Heirachical subjects allow you to use wild cards to access messages. So, for example, when someone access Livejournal we could publish the log event as a message and give it the subject
/sixapart/systems/logging/livejournal/web/access
We could write something that catches all LJ web events by subbing to
/sixapart/systems/logging/livejournal/web/*
or something that catches pageviews for all SixApart properties
/sixapart/systems/logging/*/web/access
or all events for LJ at all
/sixapart/*/livejournal/*
Message selectors allow you set properties on a message as key/value pairs and then you subscribe using something that looks a lot like SQL. So when can set the properties
year=2006
month=12
day=6
hour=9
minute=4
and then get all events for today
WHERE year=2006 AND month=12 AND day=6
or all events that happen on Christmas
WHERE month=12 AND day=25
or every event that happens in the morning
WHERE hour<12
The point is with both those systems is that I, in the guise of Adam, prince of Eternia and creator of Events, and Artur and Andrea and Allison can sit on the network and generate messages. I look after posts and comments being created, Artur looks after network accesses to any of the systems, Andrea looks at Ad hits and Allison makes a note when ever anybody takes a Breakfast Burrito from the Kitchen on Friday morning. I don't know about them, they don't know about me and none of us know about Bob, Brian, Beth, Britney who are sitting there listening for these events in order to calculate our Ad revenue, project random posts on the wall, keep track of DDOS attacks or make sure that they get some tasty Mexican breakfast treats before they all run out.
And because no-one knows about anybody else the system is insanely scaleable. We can just keep adding more boxes. Hurrah.
But why am I wittering on about it?
Well, normal search engines have no real concept of temporality. Oh, they know that your site is different from yesterday and can make inferences from that but that's really all because, well, when you're searching you generally want to know about the latest revision of the page.
Posts and comments are inherently temporal though. And that allows us to make some nice optimisations - for example we can reasonably guess that anything that happened in the last month is going to be more popular than stuff that happened 5 years ago.
Google do their scaling using (amongst other things) two clever bits of code -
GFS and
MapReduce (interested parties might want to also look at an OpenSource implementation called
Hadoop) but because of their lack of temporality they have slightly different access characteristics than us.
But if we could build some sort of time-aware GFS/MapReduce such that current hot spots, such as the last few days, could have more hardware dedicated to them but older stuff, like any month in 2001, could share hardware then that would be pretty cool.

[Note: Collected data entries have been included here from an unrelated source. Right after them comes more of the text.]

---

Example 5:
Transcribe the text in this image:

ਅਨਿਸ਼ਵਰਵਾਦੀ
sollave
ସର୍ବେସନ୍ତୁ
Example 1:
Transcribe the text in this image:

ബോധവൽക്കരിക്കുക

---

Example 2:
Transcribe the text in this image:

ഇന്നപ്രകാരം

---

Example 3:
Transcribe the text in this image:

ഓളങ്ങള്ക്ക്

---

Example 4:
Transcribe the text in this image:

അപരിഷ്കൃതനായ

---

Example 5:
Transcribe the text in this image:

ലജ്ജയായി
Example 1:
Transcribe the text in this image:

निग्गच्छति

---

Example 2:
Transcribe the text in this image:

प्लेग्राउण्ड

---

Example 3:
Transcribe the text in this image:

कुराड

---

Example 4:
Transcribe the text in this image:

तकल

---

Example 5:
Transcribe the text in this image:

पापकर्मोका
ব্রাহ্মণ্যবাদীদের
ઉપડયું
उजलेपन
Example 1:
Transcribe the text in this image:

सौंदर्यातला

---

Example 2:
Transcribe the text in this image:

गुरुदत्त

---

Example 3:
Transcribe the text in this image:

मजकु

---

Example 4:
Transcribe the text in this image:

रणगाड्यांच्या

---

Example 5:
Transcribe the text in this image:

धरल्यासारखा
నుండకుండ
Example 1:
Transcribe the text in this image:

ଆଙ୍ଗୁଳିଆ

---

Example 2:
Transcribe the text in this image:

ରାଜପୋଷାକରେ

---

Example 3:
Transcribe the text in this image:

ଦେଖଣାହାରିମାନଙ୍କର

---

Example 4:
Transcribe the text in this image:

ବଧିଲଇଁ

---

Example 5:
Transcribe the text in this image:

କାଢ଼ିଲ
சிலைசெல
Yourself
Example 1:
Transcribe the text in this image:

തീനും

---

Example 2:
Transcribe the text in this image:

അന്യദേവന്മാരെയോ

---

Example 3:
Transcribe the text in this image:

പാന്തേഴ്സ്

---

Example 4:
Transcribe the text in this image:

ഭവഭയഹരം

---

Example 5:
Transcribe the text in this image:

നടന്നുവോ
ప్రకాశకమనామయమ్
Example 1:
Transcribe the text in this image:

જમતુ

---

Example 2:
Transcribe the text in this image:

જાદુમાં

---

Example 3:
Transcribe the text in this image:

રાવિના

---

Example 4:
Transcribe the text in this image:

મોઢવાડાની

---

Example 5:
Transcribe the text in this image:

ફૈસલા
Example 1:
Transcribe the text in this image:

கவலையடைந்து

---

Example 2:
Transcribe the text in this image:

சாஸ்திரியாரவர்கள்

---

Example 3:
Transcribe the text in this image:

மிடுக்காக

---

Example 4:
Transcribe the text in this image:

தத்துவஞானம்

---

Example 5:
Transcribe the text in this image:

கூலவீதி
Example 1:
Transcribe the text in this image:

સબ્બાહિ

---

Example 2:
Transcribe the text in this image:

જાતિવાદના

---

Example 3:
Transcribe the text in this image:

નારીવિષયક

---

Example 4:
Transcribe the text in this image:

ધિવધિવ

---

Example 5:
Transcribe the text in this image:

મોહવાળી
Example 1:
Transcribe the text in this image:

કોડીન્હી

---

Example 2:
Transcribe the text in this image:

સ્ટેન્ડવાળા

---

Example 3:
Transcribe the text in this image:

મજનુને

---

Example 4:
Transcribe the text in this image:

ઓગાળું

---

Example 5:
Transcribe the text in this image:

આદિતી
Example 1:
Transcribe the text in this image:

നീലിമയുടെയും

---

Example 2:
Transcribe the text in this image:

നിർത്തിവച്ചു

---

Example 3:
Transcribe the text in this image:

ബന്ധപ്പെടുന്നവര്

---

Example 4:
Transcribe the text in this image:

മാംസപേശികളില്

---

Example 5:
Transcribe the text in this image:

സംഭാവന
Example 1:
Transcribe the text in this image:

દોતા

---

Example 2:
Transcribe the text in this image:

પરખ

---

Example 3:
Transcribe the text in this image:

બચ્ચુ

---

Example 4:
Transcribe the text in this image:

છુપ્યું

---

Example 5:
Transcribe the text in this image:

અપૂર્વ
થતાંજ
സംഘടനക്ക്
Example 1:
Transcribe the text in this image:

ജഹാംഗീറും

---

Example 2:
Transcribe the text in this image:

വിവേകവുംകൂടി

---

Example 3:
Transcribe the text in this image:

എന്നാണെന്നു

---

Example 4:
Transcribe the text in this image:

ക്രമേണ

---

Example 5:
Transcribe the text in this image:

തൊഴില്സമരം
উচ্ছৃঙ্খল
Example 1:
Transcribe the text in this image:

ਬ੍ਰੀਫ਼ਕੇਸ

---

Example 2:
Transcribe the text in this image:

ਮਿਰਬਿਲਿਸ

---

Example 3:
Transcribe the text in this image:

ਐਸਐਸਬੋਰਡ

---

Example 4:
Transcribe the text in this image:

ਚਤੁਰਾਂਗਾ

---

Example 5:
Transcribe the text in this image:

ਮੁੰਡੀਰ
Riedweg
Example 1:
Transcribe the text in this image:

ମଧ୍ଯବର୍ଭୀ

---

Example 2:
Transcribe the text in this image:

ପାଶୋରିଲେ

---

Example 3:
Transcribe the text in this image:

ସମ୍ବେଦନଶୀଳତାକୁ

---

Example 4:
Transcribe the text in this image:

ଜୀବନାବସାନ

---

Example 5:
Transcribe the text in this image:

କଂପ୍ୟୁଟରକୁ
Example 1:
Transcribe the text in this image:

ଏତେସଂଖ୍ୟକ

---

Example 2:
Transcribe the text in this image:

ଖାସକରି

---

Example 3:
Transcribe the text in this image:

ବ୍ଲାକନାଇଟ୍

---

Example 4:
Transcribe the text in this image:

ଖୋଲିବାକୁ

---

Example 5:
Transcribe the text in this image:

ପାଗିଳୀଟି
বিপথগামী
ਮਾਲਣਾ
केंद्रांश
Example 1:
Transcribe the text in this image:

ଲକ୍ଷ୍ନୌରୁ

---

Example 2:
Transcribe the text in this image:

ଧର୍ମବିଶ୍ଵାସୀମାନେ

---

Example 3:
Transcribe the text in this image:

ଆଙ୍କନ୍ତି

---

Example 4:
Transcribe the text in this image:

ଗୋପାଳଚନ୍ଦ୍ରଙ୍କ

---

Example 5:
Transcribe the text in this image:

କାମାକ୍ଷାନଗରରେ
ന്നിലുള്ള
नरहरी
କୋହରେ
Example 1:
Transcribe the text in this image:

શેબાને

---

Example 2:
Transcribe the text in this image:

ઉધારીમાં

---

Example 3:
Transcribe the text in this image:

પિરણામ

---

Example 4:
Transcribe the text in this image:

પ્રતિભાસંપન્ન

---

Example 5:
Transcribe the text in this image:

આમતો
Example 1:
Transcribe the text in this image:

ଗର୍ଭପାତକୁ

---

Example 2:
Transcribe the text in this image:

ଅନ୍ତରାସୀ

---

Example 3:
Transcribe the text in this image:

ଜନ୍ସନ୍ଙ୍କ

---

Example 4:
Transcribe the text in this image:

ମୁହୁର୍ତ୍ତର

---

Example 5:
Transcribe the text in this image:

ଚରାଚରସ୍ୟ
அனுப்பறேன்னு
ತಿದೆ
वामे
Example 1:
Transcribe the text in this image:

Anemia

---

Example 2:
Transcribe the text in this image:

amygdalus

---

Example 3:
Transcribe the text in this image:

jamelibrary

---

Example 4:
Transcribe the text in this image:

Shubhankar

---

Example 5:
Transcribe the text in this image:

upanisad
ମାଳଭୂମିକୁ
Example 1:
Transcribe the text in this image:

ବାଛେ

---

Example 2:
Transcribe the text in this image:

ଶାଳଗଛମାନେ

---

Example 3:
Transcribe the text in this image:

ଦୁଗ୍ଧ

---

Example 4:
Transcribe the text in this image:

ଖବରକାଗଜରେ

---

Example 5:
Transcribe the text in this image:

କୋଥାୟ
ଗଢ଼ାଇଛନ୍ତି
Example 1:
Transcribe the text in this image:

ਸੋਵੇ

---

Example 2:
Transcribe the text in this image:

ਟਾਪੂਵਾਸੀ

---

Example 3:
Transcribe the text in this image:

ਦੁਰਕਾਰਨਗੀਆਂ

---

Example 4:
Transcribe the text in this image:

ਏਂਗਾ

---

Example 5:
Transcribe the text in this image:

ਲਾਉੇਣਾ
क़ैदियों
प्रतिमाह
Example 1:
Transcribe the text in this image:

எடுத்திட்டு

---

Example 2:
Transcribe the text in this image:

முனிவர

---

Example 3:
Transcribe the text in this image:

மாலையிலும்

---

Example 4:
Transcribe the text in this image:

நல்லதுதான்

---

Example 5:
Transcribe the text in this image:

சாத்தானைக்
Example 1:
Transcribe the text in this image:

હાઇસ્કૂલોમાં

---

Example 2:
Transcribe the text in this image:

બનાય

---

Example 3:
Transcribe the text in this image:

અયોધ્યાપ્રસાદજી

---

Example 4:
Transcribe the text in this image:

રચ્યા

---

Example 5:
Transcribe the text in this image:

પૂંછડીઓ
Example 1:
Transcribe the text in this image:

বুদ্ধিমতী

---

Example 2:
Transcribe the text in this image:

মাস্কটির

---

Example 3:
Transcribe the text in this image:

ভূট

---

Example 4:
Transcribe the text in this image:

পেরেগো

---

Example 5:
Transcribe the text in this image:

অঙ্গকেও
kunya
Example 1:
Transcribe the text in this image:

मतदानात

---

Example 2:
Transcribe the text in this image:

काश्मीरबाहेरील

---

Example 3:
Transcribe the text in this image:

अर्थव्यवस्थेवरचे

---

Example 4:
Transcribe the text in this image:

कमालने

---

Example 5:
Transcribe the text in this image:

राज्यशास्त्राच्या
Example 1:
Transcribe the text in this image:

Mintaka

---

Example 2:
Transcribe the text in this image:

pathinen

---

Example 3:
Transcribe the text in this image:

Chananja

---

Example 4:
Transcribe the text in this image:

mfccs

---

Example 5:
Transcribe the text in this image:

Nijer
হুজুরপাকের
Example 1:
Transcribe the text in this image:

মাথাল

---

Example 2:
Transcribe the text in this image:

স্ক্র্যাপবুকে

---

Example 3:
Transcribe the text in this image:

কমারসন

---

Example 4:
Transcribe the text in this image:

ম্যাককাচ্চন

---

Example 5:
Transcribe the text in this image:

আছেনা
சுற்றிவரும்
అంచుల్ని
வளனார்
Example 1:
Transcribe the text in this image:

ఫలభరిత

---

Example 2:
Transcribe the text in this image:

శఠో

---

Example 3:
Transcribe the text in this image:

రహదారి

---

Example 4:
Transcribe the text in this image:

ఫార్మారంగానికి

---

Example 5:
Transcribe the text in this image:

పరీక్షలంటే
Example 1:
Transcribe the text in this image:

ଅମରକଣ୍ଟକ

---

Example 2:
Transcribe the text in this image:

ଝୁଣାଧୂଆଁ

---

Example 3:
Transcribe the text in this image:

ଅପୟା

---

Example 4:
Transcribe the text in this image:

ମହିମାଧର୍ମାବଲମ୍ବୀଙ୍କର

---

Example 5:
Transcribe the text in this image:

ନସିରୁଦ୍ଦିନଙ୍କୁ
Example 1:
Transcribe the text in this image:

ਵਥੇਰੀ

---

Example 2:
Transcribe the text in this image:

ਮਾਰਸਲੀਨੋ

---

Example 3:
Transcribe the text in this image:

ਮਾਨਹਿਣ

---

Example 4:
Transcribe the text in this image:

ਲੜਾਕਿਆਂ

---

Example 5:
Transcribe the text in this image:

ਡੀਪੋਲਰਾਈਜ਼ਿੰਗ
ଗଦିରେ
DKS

Obviously it would have to be scaleable so that'll mean that different time-spans would have to be unaware of each other.
Indexing is no problem - just spew out messages with the right date attached and let the nodes pick them up but how do you query across a time range. More importantly, since you might have multiple nodes for, say, yesterday, how do you avoid duplicates and perform load balancing? How do you cope with failover and redundancy? And what happens if a node misses a post or comment? And, dammit, who took the last Breakfast Burrito?!